Le relais-vitesse en athlétisme offre un large éventail d’avantages éducatifs et physiques pour les étudiants. Son enseignement permet de développer des compétences telles que savoir s’entraîner de manière progressive et adaptée (Cazorla, 1997), maîtriser l’échauffement, et améliorer sa capacité à se dépasser. La concentration, la coordination, ainsi que les connaissances anatomiques et physiologiques font également partie intégrante de cet apprentissage. En effet, savoir quels muscles sont sollicités et comment fonctionnent les filières énergétiques enrichit l’approche scientifique de l’activité.
Le relais-vitesse permet également l’intégration de valeurs essentielles telles que la coopération, le dépassement de soi et la gestion de l’effort. D’un point de vue santé, l’activité est bénéfique pour le système cardiovasculaire et contribue à développer la puissance musculaire des participants.
À travers l'enseignement du relais-vitesse, l’élève apprend à prendre des décisions éclairées et à adapter sa pratique en fonction de ses ressentis internes. S’entraîner dans une zone cible de fréquence cardiaque est essentiel pour optimiser le rendement et prévenir l’épuisement. Cette activité sportive favorise aussi le développement des connaissances de soi, permettant de mettre en relation les ressentis corporels avec la charge de travail et les effets recherchés.
La sécurité est une priorité, englobant la gestion des camarades, le respect des mouvements et la conformité aux règles de sécurité passive, telles que le bon état du matériel et une tenue adéquate.
Les attentes pour la pratique du relais-vitesse diffèrent selon le niveau scolaire. Au cycle 3, les élèves doivent réaliser des efforts combinés et enregistrer leurs performances, en assumant des rôles tels que chronométreur. Pour le cycle 4, l’accent est mis sur la gestion de l’effort et l’engagement dans un programme de préparation individuel ou collectif. Finalement, au niveau du lycée, l'objectif est de s’engager dans une préparation efficace pour produire une performance maximale.

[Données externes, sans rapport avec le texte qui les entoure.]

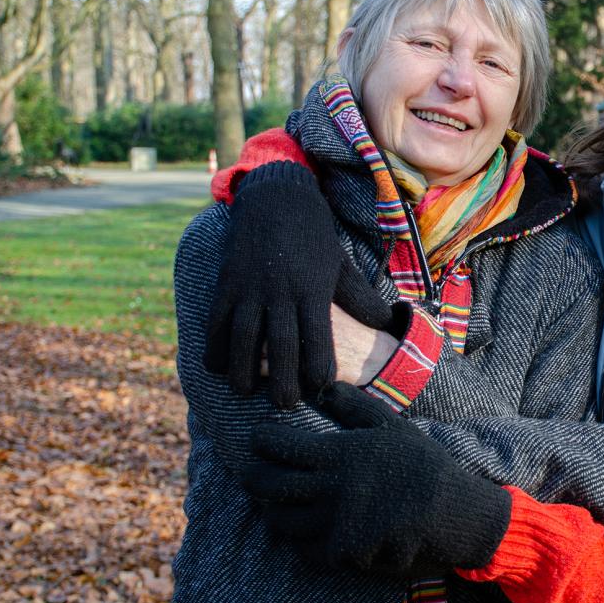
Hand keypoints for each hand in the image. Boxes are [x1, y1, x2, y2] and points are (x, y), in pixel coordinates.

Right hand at [203, 161, 403, 407]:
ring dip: (243, 369)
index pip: (317, 338)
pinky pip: (216, 320)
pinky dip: (214, 345)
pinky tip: (218, 365)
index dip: (318, 367)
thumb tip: (389, 322)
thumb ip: (360, 298)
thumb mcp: (340, 266)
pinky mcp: (227, 282)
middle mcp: (282, 292)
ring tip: (246, 392)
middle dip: (282, 380)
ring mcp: (251, 288)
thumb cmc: (314, 238)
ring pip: (243, 337)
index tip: (319, 390)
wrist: (277, 197)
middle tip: (285, 405)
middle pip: (280, 345)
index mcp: (313, 291)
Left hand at [241, 383, 510, 576]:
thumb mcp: (392, 425)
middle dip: (253, 477)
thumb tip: (325, 389)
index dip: (262, 440)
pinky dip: (300, 542)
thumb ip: (355, 407)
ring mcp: (334, 524)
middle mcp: (330, 488)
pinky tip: (304, 532)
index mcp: (338, 453)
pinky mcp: (344, 554)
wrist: (452, 511)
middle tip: (250, 473)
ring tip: (275, 504)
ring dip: (274, 511)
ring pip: (282, 522)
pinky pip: (306, 551)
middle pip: (269, 486)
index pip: (280, 446)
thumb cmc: (423, 463)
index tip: (258, 438)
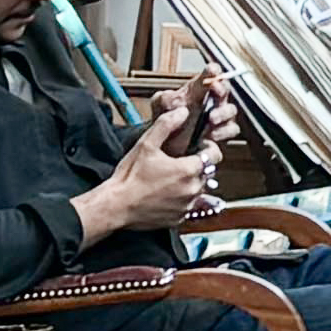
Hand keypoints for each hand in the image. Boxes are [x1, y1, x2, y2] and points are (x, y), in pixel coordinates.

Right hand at [97, 133, 219, 235]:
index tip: (197, 146)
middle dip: (196, 165)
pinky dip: (181, 199)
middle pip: (207, 172)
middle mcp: (193, 189)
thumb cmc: (130, 177)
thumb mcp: (146, 144)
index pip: (214, 155)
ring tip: (168, 178)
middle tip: (177, 162)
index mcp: (189, 170)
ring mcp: (187, 206)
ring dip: (189, 183)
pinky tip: (164, 193)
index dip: (207, 148)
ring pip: (198, 189)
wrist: (116, 206)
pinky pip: (188, 206)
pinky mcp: (179, 219)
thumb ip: (166, 125)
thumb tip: (182, 112)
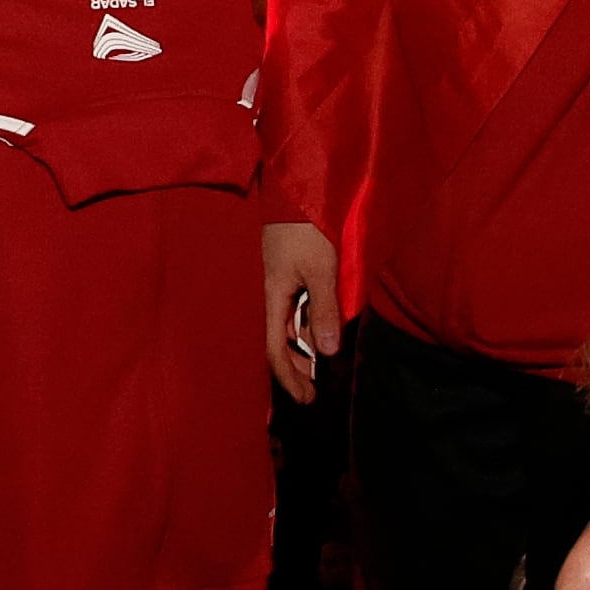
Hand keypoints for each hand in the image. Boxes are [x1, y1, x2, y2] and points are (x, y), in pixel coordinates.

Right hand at [261, 222, 341, 405]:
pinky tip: (309, 332)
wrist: (291, 192)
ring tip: (314, 366)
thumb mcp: (321, 269)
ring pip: (277, 329)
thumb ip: (324, 310)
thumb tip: (327, 353)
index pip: (273, 350)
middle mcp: (262, 297)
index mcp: (268, 298)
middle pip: (271, 345)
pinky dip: (295, 330)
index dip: (289, 377)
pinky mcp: (274, 277)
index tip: (307, 398)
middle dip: (291, 370)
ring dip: (295, 350)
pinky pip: (282, 314)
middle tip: (311, 390)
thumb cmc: (305, 228)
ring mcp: (267, 287)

L’élève est ainsi attendu à accroître son efficience motrice, à identifier et interpréter ses sensations corporelles, et à utiliser différents repères pour ajuster son effort, tout en assumer des rôles sociaux dans un contexte collectif.
Enseigner le relais-vitesse nécessite de prêter attention à divers aspects de vigilance. Les stéréotypes de genre, les adaptations pour les élèves en surpoids ou ayant des besoins éducatifs particuliers (comme l'asthme ou le handicap visuel) doivent être pris en compte pour une pratique inclusive et sécurisée. Les enseignements doivent favoriser la coopération et la régulation à partir du temps réalisé, tout en s’assurant que chaque élève soit en sécurité et intègre les rôles sociaux nécessaires au bon fonctionnement du groupe.
Il est impératif que l'entraînement soit progressif, avec des échauffements adaptés et un respect des temps de récupération, afin d'assurer une expérience positive et enrichissante pour tous les étudiants.